CHARLESTON, W.Va. — The U.S. Supreme Court will consider taking up the legal challenge to former President Barack Obama’s health care law later this month.
The discussion, scheduled for Feb. 21, comes after justices refused to take up the case before the court’s current term ends in June, likely delaying a verdict until after this year’s election.
A federal appeals court ruled in December the law’s individual mandate is unconstitutional while also directing the U.S. District Court for the Northern District of Texas to determine what remaining parts of “Obamacare” are lawful.
West Virginia, 17 other Republican-led states and the U.S. Department of Justice support the ongoing legal challenge that could end the law and its provisions, including protections for pre-existing conditions and allowing states to expand Medicaid.
A West Virginia University study estimates 719,000 non-elderly West Virginians have a pre-existing condition, and more than 156,000 residents are enrolled in the state’s Medicaid expansion program.
Democratic-led states and the U.S. House of Representatives are pushing the court to consider the matter in the court’s next term, which will begin in October.

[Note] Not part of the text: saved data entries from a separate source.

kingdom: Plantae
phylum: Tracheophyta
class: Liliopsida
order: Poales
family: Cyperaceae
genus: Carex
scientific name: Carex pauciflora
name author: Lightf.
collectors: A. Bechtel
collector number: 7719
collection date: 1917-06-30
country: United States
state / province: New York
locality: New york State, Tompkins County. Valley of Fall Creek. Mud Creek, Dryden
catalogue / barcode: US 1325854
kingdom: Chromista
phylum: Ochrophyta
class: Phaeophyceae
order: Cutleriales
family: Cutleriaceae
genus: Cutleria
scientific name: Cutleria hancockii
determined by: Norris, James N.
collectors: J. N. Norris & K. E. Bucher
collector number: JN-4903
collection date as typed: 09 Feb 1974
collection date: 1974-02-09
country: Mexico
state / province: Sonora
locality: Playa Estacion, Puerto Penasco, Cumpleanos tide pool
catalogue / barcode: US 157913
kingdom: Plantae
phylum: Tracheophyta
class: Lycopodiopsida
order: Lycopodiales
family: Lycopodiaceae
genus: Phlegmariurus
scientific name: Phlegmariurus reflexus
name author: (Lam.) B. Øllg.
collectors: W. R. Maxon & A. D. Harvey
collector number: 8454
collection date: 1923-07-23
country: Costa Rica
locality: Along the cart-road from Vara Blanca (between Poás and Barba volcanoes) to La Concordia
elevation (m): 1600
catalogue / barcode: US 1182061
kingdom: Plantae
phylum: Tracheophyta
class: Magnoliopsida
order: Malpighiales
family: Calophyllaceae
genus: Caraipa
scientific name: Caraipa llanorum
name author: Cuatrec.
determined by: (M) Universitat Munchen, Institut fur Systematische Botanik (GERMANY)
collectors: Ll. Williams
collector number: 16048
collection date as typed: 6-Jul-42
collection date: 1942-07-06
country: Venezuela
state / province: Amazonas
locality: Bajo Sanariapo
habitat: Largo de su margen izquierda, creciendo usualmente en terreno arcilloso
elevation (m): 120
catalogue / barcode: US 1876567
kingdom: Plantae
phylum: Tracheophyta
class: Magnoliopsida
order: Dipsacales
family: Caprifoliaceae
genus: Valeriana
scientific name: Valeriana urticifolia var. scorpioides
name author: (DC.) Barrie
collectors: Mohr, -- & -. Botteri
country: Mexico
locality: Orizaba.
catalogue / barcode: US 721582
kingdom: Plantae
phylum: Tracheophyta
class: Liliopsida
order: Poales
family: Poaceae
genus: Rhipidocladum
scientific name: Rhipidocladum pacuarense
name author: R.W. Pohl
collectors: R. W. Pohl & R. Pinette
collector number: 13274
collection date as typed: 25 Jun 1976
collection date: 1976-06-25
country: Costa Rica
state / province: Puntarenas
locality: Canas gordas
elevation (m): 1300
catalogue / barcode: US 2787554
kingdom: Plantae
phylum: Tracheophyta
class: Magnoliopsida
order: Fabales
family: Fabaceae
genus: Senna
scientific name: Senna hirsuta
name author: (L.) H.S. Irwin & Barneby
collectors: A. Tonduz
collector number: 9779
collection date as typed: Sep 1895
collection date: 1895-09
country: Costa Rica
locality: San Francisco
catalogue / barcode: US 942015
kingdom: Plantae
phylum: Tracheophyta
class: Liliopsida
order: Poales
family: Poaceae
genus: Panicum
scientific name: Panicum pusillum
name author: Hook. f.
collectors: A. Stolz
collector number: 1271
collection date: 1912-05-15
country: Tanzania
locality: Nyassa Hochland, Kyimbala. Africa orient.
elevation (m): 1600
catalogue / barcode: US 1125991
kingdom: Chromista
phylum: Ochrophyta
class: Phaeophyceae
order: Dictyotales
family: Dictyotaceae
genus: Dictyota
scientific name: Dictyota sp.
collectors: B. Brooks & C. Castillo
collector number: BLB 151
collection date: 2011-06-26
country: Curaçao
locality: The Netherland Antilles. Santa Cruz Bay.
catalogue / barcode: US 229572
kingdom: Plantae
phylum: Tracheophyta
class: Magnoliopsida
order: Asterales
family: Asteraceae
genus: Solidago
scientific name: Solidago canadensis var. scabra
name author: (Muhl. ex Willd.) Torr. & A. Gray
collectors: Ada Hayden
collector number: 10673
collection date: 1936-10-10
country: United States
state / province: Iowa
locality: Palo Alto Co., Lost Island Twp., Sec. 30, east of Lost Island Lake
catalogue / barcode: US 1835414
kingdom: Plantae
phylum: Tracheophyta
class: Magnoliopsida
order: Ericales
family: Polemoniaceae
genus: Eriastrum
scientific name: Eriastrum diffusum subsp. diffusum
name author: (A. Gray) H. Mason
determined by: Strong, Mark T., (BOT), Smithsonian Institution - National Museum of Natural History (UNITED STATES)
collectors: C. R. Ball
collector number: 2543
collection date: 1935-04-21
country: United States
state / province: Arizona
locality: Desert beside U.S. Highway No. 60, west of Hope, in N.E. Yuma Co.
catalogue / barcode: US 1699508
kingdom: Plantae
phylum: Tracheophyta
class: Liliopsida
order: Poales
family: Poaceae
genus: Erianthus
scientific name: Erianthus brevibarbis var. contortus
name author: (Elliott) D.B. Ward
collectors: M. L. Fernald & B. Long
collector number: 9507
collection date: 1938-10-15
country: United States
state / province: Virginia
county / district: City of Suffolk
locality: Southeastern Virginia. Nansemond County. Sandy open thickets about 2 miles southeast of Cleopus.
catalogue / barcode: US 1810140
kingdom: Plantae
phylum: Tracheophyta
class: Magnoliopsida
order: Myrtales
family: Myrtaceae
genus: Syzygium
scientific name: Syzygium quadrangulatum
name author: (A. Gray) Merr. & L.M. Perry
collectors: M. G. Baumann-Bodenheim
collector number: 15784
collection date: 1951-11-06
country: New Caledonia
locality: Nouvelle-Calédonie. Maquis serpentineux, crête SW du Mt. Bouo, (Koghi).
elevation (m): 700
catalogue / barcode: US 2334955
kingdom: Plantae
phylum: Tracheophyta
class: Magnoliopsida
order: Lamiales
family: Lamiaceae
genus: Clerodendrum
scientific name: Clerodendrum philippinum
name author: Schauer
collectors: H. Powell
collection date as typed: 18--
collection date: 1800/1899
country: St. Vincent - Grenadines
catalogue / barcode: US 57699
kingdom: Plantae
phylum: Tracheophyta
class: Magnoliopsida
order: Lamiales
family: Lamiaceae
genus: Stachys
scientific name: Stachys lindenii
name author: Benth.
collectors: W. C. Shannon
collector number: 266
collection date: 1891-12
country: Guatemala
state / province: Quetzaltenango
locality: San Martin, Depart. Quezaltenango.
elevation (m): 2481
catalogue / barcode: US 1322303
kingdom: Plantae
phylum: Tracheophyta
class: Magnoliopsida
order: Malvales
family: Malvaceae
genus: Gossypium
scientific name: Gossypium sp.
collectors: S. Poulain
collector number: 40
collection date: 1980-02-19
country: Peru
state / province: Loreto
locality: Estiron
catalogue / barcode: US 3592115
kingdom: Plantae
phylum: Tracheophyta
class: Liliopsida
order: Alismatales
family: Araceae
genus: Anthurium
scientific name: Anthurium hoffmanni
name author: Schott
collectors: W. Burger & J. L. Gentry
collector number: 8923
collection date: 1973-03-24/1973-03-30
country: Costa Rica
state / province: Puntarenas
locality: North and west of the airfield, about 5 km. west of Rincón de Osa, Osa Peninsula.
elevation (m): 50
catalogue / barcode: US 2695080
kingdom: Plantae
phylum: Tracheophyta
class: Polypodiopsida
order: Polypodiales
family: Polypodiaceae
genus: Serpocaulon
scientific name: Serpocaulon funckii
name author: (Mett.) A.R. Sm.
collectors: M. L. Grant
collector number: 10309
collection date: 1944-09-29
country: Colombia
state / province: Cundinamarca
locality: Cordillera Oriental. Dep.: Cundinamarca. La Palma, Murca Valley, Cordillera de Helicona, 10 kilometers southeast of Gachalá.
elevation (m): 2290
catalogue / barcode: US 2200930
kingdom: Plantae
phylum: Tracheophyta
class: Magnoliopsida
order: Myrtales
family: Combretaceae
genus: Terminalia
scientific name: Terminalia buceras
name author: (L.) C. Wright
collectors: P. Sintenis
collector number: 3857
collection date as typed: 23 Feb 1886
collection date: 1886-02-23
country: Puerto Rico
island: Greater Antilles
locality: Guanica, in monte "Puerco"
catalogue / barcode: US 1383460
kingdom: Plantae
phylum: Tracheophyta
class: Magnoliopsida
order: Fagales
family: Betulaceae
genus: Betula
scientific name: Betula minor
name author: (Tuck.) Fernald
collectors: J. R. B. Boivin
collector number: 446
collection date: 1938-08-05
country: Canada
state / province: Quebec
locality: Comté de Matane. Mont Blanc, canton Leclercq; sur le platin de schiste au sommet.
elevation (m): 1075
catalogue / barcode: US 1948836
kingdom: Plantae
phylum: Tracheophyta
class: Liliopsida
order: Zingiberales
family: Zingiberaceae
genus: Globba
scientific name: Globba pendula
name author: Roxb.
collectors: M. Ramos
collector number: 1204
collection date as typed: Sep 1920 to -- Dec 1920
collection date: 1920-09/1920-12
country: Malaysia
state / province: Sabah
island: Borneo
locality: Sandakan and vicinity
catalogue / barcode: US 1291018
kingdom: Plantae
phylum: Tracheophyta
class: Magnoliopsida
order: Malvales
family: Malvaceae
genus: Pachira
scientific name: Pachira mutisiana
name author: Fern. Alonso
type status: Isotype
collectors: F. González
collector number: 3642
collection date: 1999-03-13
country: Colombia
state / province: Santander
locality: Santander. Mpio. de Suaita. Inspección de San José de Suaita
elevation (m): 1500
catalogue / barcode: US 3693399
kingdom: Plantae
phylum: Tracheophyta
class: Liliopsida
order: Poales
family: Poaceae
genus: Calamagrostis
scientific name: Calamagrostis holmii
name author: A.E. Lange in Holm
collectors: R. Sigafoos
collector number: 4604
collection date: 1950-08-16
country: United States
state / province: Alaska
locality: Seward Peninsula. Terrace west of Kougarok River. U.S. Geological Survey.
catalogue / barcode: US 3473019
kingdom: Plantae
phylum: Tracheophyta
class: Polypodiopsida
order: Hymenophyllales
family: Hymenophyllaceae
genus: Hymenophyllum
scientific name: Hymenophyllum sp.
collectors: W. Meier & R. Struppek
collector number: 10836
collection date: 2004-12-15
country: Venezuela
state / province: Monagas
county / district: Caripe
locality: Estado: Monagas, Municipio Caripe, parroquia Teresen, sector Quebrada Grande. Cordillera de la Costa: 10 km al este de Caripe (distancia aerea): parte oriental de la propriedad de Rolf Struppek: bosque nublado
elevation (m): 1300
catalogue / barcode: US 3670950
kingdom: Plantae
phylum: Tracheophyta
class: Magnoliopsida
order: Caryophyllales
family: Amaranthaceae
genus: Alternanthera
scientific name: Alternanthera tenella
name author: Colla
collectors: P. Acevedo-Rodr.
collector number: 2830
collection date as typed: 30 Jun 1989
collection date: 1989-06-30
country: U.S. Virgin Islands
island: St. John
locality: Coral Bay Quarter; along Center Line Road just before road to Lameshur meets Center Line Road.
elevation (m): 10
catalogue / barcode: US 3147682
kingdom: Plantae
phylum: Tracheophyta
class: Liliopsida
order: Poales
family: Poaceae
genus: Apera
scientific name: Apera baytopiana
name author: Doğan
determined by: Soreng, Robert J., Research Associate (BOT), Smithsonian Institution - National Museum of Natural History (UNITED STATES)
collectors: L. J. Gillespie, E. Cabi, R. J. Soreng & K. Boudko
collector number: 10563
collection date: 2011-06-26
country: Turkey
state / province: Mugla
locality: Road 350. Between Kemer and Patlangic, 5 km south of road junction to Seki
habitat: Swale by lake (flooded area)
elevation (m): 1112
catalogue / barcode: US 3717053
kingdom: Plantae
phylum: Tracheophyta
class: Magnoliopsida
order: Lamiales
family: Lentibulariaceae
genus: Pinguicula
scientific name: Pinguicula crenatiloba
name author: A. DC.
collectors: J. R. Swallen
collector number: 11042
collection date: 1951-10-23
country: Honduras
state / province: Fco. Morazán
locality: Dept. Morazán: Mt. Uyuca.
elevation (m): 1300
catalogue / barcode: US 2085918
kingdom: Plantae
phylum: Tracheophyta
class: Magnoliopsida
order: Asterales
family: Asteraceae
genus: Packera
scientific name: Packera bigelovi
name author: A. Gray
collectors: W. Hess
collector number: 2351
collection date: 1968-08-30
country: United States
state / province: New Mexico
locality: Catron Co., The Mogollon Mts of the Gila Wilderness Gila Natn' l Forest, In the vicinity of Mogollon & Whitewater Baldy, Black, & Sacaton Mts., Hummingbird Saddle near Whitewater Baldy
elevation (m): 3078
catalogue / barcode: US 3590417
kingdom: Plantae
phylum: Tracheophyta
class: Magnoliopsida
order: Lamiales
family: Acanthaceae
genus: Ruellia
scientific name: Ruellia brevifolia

The two parties say uncertainty will hang over health care until a final verdict from the Supreme Court.
Republicans in the case argue Congress made the individual mandate unconstitutional after it zeroed out the penalty for not purchasing health insurance in the 2017 tax law. The coalition adds because the provision is tied to other portions of “Obamacare,” the law no longer stands.
The GOP state coalition and the Justice Department filed briefs Monday asking the Supreme Court to delay action in the legal challenge until after the appeals process concludes.
“This Court should not allow petitioners to leapfrog lower-court consideration based on their own asserted ‘need for certainty,’ the state group said in its filing.